Manevî Sorumluluğumuz

Manevî Sorumluluğumuz

Yaklaşık bir aydır Filistin’de insanlık dramı yaşanıyor. İsrail tarafından katledilen çocukların sayısı 1700’ü geçti. Gazze’de ölen çocuklar, Batı’nın gündemini nesli tükenmekte olan hayvanlar kadar dahi meşgul etmiyor. Saldırılar özellikle Gazze’de yoğunlaşsa da Kudüs başta olmak üzere Filistin’in diğer bölgelerindeki Müslümanlara yönelik saldırıların şiddeti arttı.

İlk kıblemiz, efendimizin miracının yükseliş eşiği olan Kudüs tam 401 yıl Türk hakimiyetinde kaldı. Birinci Dünya Savaşı sırasında şehri terk etmek zorunda kaldığımızda ise 401 yıllık emaneti Türk milleti adına bir kişi devraldı: Iğdırlı Onbaşı Hasan.

Iğdırlı Hasan, Birinci Dünya Savaşı sırasında Kudüs’e gönderilen Türk ordusundaki bir onbaşıydı.

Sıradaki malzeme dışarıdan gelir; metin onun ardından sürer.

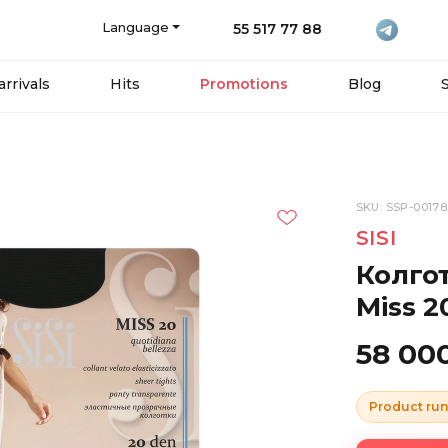
Language
55 517 77 88
rrivals
Hits
Promotions
Blog
SKU: SSP-00178
SISI
Колгот
Miss 2
58 00
Product run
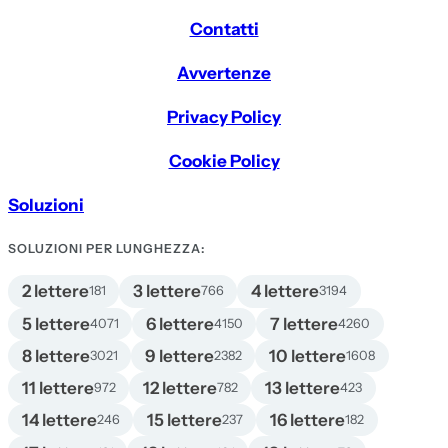
Contatti
Avvertenze
Privacy Policy
Cookie Policy
Soluzioni
SOLUZIONI PER LUNGHEZZA:
2 lettere
3 lettere
4 lettere
181
766
3194
5 lettere
6 lettere
7 lettere
4071
4150
4260
8 lettere
9 lettere
10 lettere
3021
2382
1608
11 lettere
12 lettere
13 lettere
972
782
423
14 lettere
15 lettere
16 lettere
246
237
182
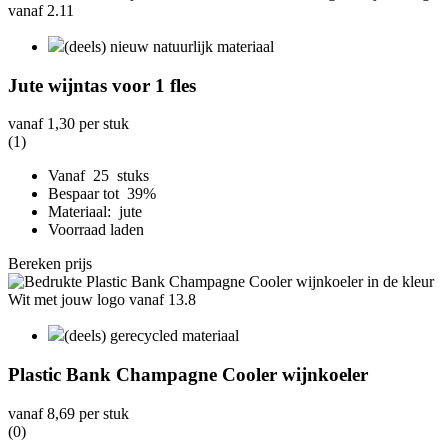
(deels) nieuw natuurlijk materiaal
Jute wijntas voor 1 fles
vanaf
1,30
per stuk
(1)
Vanaf 25 stuks
Bespaar tot 39%
Materiaal: jute
Voorraad laden
Bereken prijs
(deels) gerecycled materiaal
Plastic Bank Champagne Cooler wijnkoeler
vanaf
8,69
per stuk
(0)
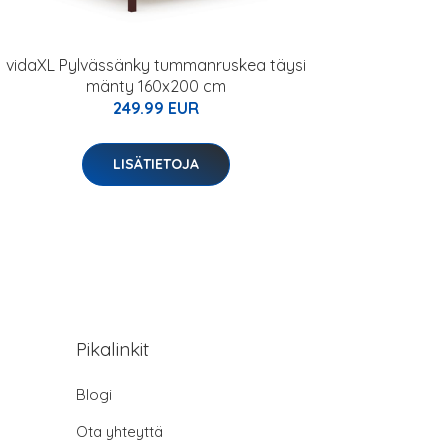
vidaXL Pylvässänky tummanruskea täysi
mänty 160x200 cm
249.99 EUR
LISÄTIETOJA
Pikalinkit
Blogi
Ota yhteyttä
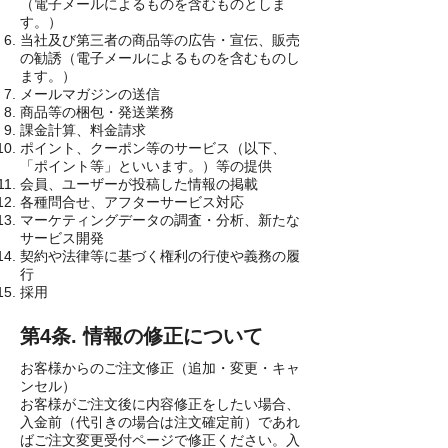
（電子メールによるものを含むものとしま
す。）
当社及び第三者の商品等の広告・宣伝、販売
の勧誘（電子メールによるものを含むものし
ます。）
メールマガジンの送信
商品等の梱包・発送業務
課金計算、料金請求
ポイント、クーポン等のサービス（以下、
「ポイント等」といいます。）等の提供
会員、ユーザーが投稿した情報の掲載
各種問合せ、アフターサービス対応
マーケティングデータの調査・分析、新たな
サービス開発
契約や法律等に基づく権利の行使や義務の履
行
採用
第4条. 情報の修正について
お客様からのご注文修正（追加・変更・キャ
ンセル）
お客様がご注文後に内容修正をしたい場合、
入金前（代引きの場合は注文確定前）であれ
ばご注文変更受付ページで修正ください。入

Mondros Mütarekesi sonrasında şehir İngilizlere teslim edilirken bölük komutanının “İçinizden isteyen memleketine avdet edebilir, ama beni dinlerseniz sizden tek isteğim var: Kudüs bize Sultan Selim Han Hazretleri´nin yadigârıdır. Siz burada nöbeti sürdürün.” demesi üzerine şehirde kalmaya karar veren Onbaşı Hasan, 1917 yılından vefat ettiği 1982 yılına kadar her gün yamalı üniformasını giyerek sabah namazıyla Mescid-i Aksa’ya gelerek yatsı namazına kadar nöbet tutmaya devam etti. Onbaşı Hasan’ı gazeteci İlhan Bardakçı şöyle anlatıyor:

"(Mescid-i Aksa´da) Avlunun kenarında biri dikkatimi çekti. Doksan yaşlarında bir adam. Üzerinde kendinden daha yaşlı bir asker üniforması; her yanı yama içinde, hatta bazı yamaların bile tekrar yamanmış olduğu bir elbise... Asırlık ağaçların gövdesindeki halkalar misali yamaları yaşını göstermeye çalışıyordu sanki. Orada ayakta bekliyordu, sırtına zorla yapıştırılmış gibi duran hafif kamburu da olmasa dimdik duracaktı. İki metreye yakın boyu ile yaşlıydı ama bir o kadar da vakur. Şaşırmıştım.

´Acaba bu adam bu sıcakta güneş altında neden dikilip duruyor´ dedim içimden. Bizi gezdiren rehbere sordum; ´Ben kendimi bildim bileli her gün buraya gelir. Akşama kadar bekler. Ne kimseyi dinler ne de kimseyle konuşur´ dedi."

Onbaşı Hasan’ın da vefat etmesiyle Türk askerinin Kudüs nöbeti sona ermiş oldu. Iğdırlı Hasan belki bir onbaşıydı ama yüklendiği sorumluluk Türk milletinin her ferdi adına üstlenilmiş kutsal bir vazifeydi. Onbaşı Hasan öldü ama nöbetinin manevî sorumluluğu Türk milletinin üzerindedir.